• Instructions to follow: Can you copy out every one of these records word for word, leaving out the pictures?

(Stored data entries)
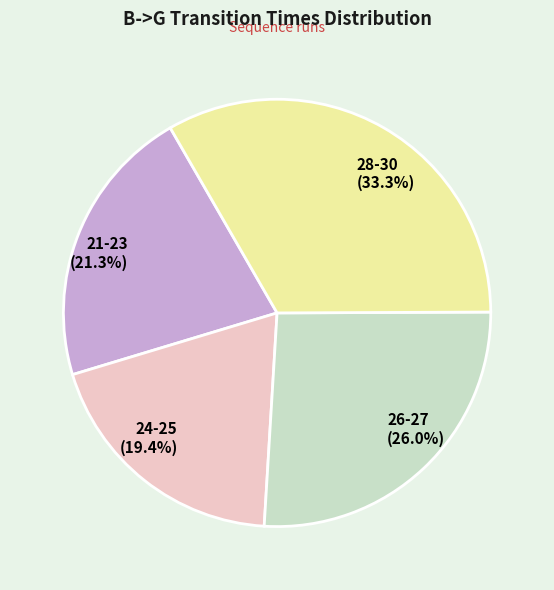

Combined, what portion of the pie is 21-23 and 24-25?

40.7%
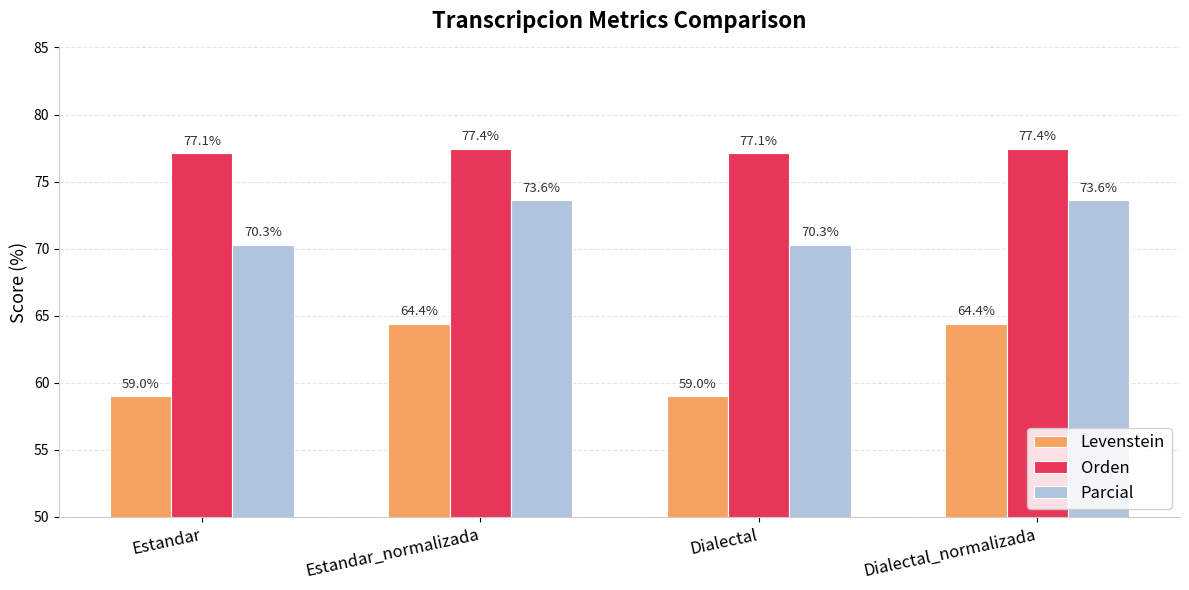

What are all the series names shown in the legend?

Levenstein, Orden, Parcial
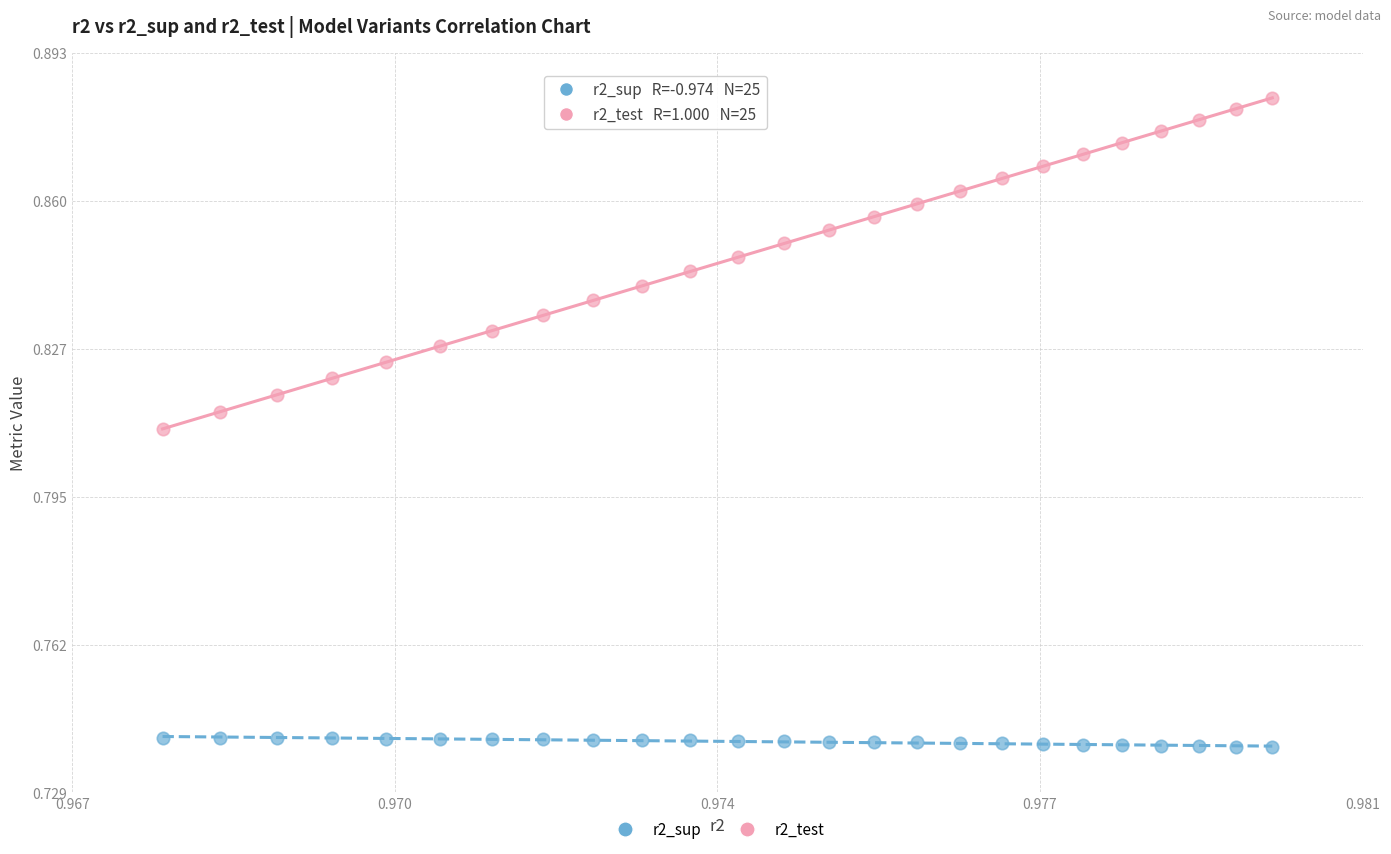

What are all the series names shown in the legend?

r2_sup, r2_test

• Response to this task:
Combined, what portion of the pie is 21-23 and 24-25?

40.7%

What are all the series names shown in the legend?

Levenstein, Orden, Parcial

What are all the series names shown in the legend?

r2_sup, r2_test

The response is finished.